- **EXERCISE DETAILS**:
What lines of the data below hold the string "favorite"? Copy each one.

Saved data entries
---+---
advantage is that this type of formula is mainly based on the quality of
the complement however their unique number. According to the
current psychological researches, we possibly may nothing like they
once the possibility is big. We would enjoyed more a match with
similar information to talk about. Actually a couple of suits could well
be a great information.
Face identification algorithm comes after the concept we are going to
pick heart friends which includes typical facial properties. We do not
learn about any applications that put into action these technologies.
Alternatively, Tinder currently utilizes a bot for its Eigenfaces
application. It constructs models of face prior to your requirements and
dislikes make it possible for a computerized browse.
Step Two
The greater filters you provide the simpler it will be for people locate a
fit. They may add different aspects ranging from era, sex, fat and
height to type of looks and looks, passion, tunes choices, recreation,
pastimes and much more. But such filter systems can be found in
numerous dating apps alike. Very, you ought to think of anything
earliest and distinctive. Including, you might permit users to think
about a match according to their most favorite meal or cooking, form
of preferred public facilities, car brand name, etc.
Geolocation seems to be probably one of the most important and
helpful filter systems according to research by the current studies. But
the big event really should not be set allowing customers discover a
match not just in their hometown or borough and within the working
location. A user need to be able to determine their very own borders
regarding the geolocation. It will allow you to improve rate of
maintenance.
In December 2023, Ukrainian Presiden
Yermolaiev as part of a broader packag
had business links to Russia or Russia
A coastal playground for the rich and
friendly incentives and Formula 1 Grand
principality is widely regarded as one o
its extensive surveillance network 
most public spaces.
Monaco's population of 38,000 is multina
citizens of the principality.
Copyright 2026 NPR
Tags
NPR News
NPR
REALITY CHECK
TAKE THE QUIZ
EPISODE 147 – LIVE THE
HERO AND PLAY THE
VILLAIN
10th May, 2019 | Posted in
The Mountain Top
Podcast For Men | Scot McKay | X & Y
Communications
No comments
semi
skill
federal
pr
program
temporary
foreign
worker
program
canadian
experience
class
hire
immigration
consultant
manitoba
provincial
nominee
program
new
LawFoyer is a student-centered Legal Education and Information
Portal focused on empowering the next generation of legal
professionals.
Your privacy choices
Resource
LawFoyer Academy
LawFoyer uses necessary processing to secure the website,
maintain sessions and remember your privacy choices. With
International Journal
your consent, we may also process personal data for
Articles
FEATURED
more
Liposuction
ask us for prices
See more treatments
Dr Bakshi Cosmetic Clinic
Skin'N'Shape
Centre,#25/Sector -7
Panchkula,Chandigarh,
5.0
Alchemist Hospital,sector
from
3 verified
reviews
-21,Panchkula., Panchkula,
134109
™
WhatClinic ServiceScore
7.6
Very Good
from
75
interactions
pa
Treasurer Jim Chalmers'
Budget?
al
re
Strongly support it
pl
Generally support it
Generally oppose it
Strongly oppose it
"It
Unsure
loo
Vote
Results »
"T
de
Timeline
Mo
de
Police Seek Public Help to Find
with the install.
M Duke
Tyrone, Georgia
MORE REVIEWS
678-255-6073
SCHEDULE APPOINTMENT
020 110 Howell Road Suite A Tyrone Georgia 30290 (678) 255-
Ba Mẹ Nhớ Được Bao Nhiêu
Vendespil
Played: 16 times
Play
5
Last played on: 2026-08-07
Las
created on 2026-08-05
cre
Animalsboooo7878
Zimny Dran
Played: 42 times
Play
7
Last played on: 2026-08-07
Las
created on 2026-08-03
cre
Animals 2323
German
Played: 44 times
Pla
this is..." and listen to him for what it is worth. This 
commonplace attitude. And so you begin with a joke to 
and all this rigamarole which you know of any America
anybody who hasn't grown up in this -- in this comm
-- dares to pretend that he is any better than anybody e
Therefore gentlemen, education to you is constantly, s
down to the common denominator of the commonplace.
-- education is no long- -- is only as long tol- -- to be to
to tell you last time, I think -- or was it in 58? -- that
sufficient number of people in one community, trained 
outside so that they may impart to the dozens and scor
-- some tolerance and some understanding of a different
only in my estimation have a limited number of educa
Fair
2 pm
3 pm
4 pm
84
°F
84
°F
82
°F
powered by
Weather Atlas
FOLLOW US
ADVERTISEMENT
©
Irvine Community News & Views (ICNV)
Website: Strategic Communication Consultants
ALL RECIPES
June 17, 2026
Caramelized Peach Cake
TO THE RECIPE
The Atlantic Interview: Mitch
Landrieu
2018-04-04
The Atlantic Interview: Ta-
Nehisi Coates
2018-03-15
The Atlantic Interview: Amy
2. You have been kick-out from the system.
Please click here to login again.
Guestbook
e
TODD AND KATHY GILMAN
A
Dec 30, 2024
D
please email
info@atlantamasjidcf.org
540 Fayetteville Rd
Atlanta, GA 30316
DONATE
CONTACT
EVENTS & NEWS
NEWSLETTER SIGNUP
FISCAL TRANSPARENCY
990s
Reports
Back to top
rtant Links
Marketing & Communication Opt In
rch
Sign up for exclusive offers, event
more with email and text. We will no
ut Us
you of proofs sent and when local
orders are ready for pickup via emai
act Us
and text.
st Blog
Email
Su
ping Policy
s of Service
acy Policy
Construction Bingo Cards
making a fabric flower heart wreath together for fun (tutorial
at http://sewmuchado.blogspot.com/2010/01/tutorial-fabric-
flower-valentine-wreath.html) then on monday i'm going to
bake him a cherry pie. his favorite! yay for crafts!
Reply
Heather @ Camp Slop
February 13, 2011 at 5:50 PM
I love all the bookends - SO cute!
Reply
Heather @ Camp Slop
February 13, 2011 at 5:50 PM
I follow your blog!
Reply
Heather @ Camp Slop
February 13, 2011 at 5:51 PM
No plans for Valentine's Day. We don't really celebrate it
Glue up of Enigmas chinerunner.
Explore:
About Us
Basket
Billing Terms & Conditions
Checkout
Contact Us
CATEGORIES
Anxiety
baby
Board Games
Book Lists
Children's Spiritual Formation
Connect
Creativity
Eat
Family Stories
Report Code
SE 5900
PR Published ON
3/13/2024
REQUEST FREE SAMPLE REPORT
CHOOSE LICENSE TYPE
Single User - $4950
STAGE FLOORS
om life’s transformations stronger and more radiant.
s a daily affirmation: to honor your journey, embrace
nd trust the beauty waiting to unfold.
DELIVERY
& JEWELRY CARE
---+---
- **PROBLEM SOLUTION**:
about a match according to their most favorite meal or cooking, form
bake him a cherry pie. his favorite! yay for crafts!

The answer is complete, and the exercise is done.